Monazite is euhedral and varies from colourless to yellow and possesses a high birefringence, which reflects variations in Th content. Pleochroic haloes are apparent and confirm significant radioactivity. Allanite is located within crystals of alkali feldspar and apatite. In feldspar grains it is euhedral, but where it is located within apatite it is anhedral. In both cases it shows an irregular distribution of interference colours.

Core and rim analyses of monazite grains from the two rock types show chemical zoning with respect to LREE and Th; in both the granite and granodiorite the rims have lower concentrations of LREE than the core with a corresponding increase in Th content. This may be the result of rapid cooling, where these elements have insufficient time to equilibrate. Y and U show little variation across the grains.

LREE concentrations in co-existing allanite are approximately half those in monazite and whilst this may be a function of respective partition coefficients, its irregular optical properties and absence of concentric chemical zoning could support an interpretation that this is a secondary phase.

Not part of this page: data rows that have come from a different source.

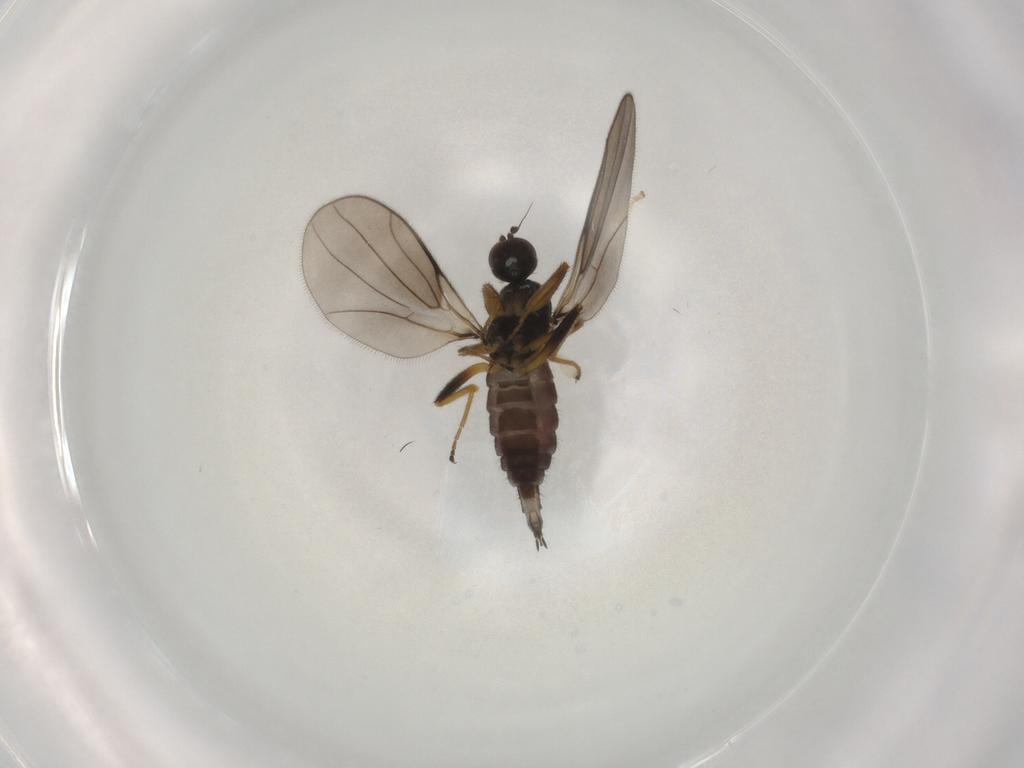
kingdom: Animalia
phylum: Arthropoda
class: Insecta
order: Diptera
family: Hybotidae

Whole rock chondrite-normalized REE profiles show that all the individual plutons possess similar patterns and concentrations and a comparison with similar normalized mineral spectra show that both monazite and allanite exert a significant influence on the LREE fraction. Application of monazite/melt and allanite/melt partition coefficients in the granodiorite show that 20% of the bulk-rock LREE are concentrated in monazite and the remaining 80% in allanite. Similar calculations for the granites show that the LREE are totally contained within monazite.

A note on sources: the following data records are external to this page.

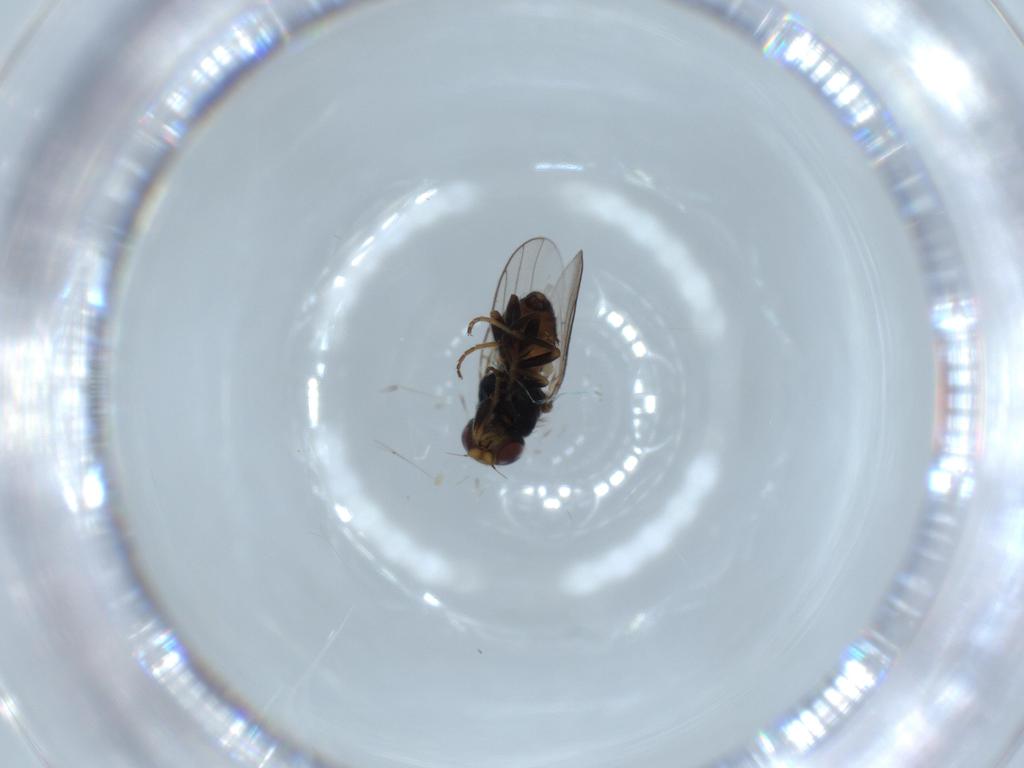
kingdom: Animalia
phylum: Arthropoda
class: Insecta
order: Diptera
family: Chloropidae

The co-existence of monazite and allanite is uncommon. It is considered on this occasion that allanite acts as a substitute for monazite in its role as an alternative repository for the REE and Th and that this is is facilitated by conditions of lower temperature and pressure and therefore is considered to be secondary.

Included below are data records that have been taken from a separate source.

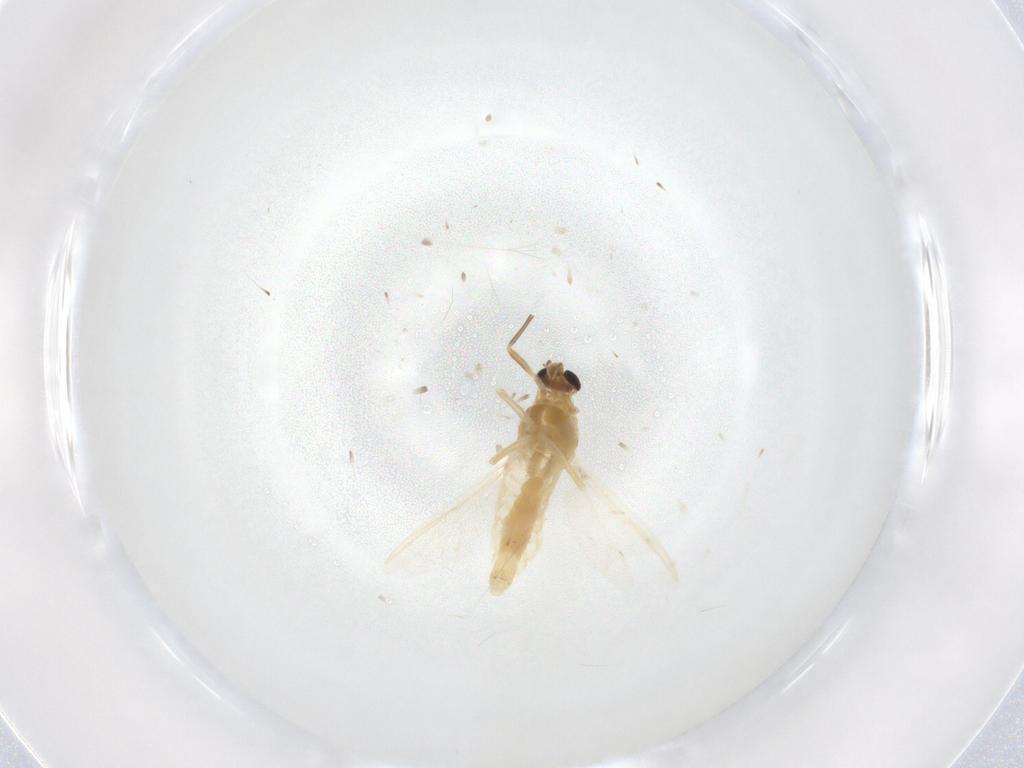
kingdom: Animalia
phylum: Arthropoda
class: Insecta
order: Diptera
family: Chironomidae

It is noted that Sm/Nd ratios in monazite within particular plutons show variation; this indicates that these elements may have undergone fractionation, with Nd being incorporated in the monazite lattice in preference to Sm. It is suggested that where the principal repository for the LREE is located in one particular phase then this will affect whole rock ratios with a consequential effect on the Sm-Nd systematics which rely on the coherent behaviour of Sm and Nd during mobilisation.

Optically zircon shows concentric zoning. Concentrations of U,Th,and Y are substantially lower than in co-existing monazite and P and Si display sympathetic behaviour with P substituting for Si. The concentrations of Y and Ti fluctuate from core to rim where an increase in the Y content is balanced by a concomitant decrease in Ti content, possibly brought about by steric constraints. Both of these elements are of similar ionic radius and compete for the same lattice site. Y and P show a positive correlation demonstrating that the coupled substitution:- ZrVIII SiIV ¤ REEVIII PIV ( zircon ¤ isostructural xenotime) is significant in zircon from these plutons.

Calculations of crystallization temperatures of all the granitoids in the Aber Ildut massif, made on the basis of zirconium solubility experiments, give consistent results of around 750 °C.